‘Open Water’ is a lukewarm swim

By Gus Bode

Starring:Blanchard Ryan, Daniel Travis, Saul Stein

Running time:1 hour, 19 minutes

2 1/2 Gus heads


Some films are just begging to be liked, and in the end, we’re begging to like them.

That’s why it hurts so much when they just don’t deliver the goods.

“Open Water” is a prime example of this cinematic depression. People would really, really like to love this film, but instead, jeers arose from the audience as the final credits began to roll. People heatedly shouted they wanted their money back.

Everyone was ticked off.

Suddenly, the people in line for “Princess Diaries 2” seemed like the smart ones.

Maybe they were. Maybe they weren’t. That’s a tough one to call, and it may be almost as tough as trying to decipher just what to think of “Open Water” once the lights have come up again.

Throwing the elements of “Jaws” and “The Blair Witch Project” into one terrifying stew, “Open Water” has a creepy kind of perfection going for it, a minimalist charm that never pounces on its audience but instead wraps them in a subtle blanket. These are the good parts of the whole package.


Unfortunately, something is just a little off about the rest of it.

Contrary to the rave reviews that have come from critics and the Sundance Film Festival, “Open Water” is not startling or horrifying or even down-right scary; it’s more concerned with building a solid wall of tension, which would be fine if the characters were frankly worth giving a damn about.

“Open Water” is a rewarding watch if only because of its night-and-day relationship with everything else playing in theaters these days, and director Chris Kentis, making his sophomore film here, has an understated voice that may blossom into something truly remarkable.

However, his movie ends up playing like a well-done film school project; you feel good for having seen it, but you’re probably not going to see it again. It’s just not as memorable as you want it to be.

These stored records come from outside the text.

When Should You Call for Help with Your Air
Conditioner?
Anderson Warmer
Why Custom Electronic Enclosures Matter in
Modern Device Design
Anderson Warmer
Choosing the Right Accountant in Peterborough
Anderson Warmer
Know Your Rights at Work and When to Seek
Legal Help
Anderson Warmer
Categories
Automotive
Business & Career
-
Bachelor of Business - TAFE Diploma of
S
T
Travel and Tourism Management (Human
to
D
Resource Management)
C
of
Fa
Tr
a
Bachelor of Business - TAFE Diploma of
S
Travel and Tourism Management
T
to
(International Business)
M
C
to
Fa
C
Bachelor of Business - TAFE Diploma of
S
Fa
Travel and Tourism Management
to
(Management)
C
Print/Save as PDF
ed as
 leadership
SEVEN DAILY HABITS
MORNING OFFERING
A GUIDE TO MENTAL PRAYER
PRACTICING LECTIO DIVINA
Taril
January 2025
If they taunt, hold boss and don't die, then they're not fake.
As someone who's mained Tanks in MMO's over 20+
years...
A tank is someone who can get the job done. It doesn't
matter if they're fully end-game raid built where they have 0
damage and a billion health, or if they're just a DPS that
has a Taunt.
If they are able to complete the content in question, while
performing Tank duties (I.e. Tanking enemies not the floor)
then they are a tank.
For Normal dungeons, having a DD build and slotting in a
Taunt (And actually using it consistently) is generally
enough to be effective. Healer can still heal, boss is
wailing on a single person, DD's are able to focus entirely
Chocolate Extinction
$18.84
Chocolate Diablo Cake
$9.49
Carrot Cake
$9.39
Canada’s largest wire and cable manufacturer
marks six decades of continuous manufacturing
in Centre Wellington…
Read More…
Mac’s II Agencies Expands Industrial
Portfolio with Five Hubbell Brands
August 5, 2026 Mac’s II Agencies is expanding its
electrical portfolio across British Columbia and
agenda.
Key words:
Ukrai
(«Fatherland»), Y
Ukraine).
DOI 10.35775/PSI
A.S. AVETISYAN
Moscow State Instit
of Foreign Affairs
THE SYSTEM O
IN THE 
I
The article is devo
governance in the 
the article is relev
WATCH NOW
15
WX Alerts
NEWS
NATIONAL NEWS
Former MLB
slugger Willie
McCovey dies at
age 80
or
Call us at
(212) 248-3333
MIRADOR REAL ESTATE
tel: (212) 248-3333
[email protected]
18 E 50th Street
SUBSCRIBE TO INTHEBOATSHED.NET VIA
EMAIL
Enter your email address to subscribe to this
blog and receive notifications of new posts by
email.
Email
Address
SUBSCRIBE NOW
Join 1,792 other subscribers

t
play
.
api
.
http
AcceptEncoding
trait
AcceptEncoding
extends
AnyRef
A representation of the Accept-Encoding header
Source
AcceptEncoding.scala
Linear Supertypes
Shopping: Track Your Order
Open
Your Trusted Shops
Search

Shot on digital video with a shoestring budget of $300,000, “Open Water” certainly makes good use of its meager resources. An urban couple (played by relative unknowns Blanchard Ryan and Daniel Travis) takes a break from their hectic lives to go on a scuba diving trip, and everything is going swimmingly until they come up from underwater and find their boat has left them stranded.

At first, they wait for the boat to come back.

They get stung by jellyfish.

The sharks begin circling.

You see where this is going.

And admittedly, when “Open Water” is firing on all thrusters, it gives off a silent mood of creepiness. Problem is, the characters were so sparsely fleshed out in the beginning that it’s difficult to remember their names. A pointless scene of nudity early on is apparently supposed to substitute for character exposition here, and an excellent scene in the water later on where the couple begins heatedly bickering opens the door to where the entire film should have taken itself.

Instead, it’s content to think that the mere presence of understated sharks is enough to carry the film. It’s almost enough, but it doesn’t quite get the job done.

However, I don’t want to take criticism too far. “Open Water” is a respectable foray into filmmaking, and the slow tension it builds is certainly worth a watch.

But when you came to see something remarkable, something you really wanted to be good, you can’t help but be disappointed. Something is just off about the whole thing. Something very integral. As a result, “Open Water” is just floundering in the ocean, and as much as it’s begging to be good, it’s going to have to settle for what it is.